[WORK INSTRUCTIONS] Extract every line of text from the listing below and reproduce each one verbatim and in order, omitting the pictures.

↓

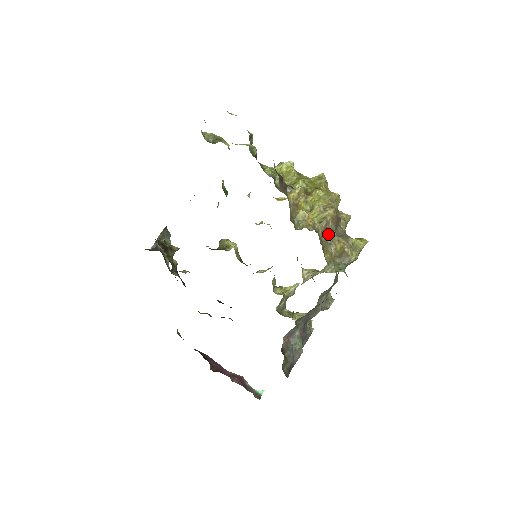
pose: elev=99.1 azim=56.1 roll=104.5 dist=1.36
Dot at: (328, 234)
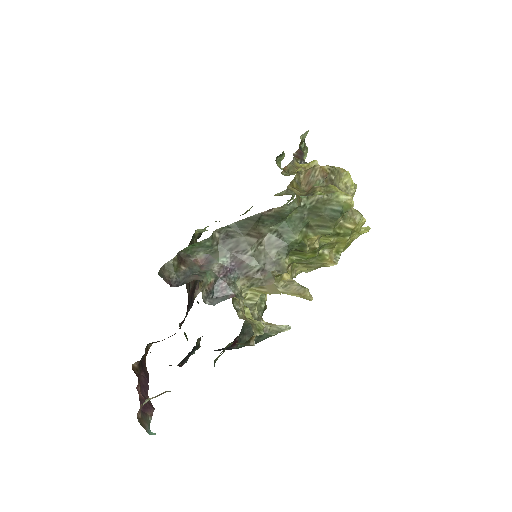
Dot at: (311, 184)
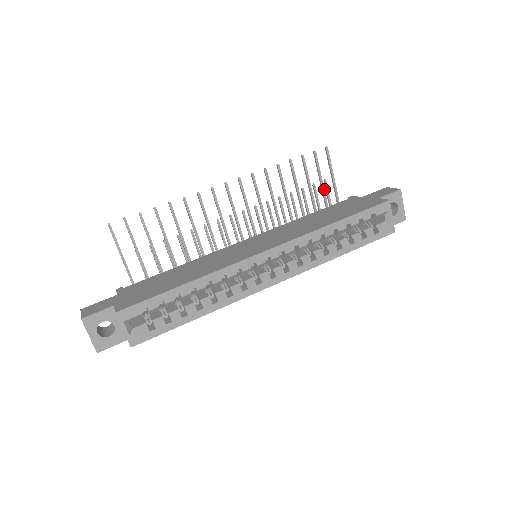
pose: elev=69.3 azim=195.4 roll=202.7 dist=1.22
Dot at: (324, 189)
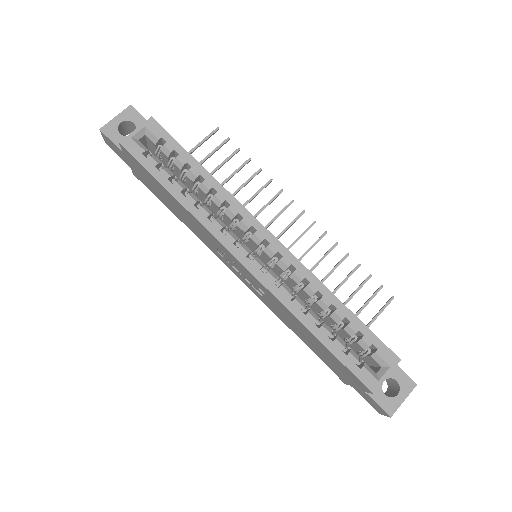
Dot at: occluded
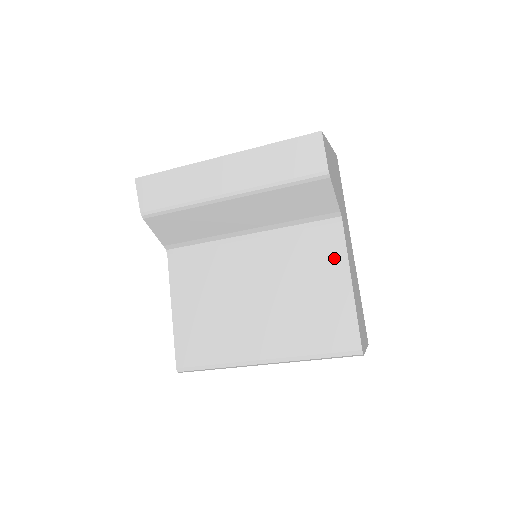
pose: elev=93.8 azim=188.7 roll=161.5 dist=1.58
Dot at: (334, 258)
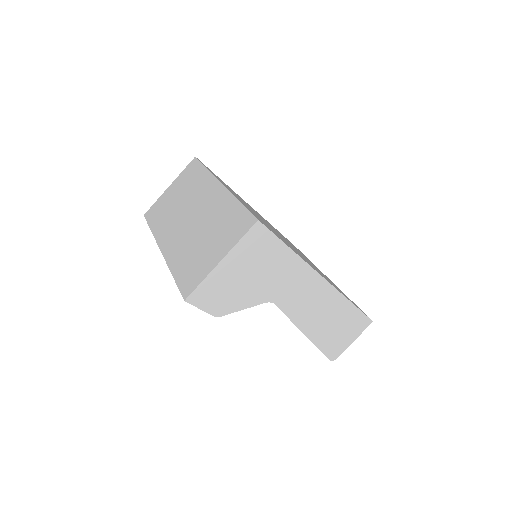
Dot at: occluded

↑

[EXERCISE OUTPUT]
pose: elev=99.1 azim=56.1 roll=104.5 dist=1.36
Dot at: (328, 234)
Dot at: (311, 184)
pose: elev=69.3 azim=195.4 roll=202.7 dist=1.22
Dot at: (324, 189)
Dot at: occluded
pose: elev=93.8 azim=188.7 roll=161.5 dist=1.58
Dot at: (334, 258)
Dot at: occluded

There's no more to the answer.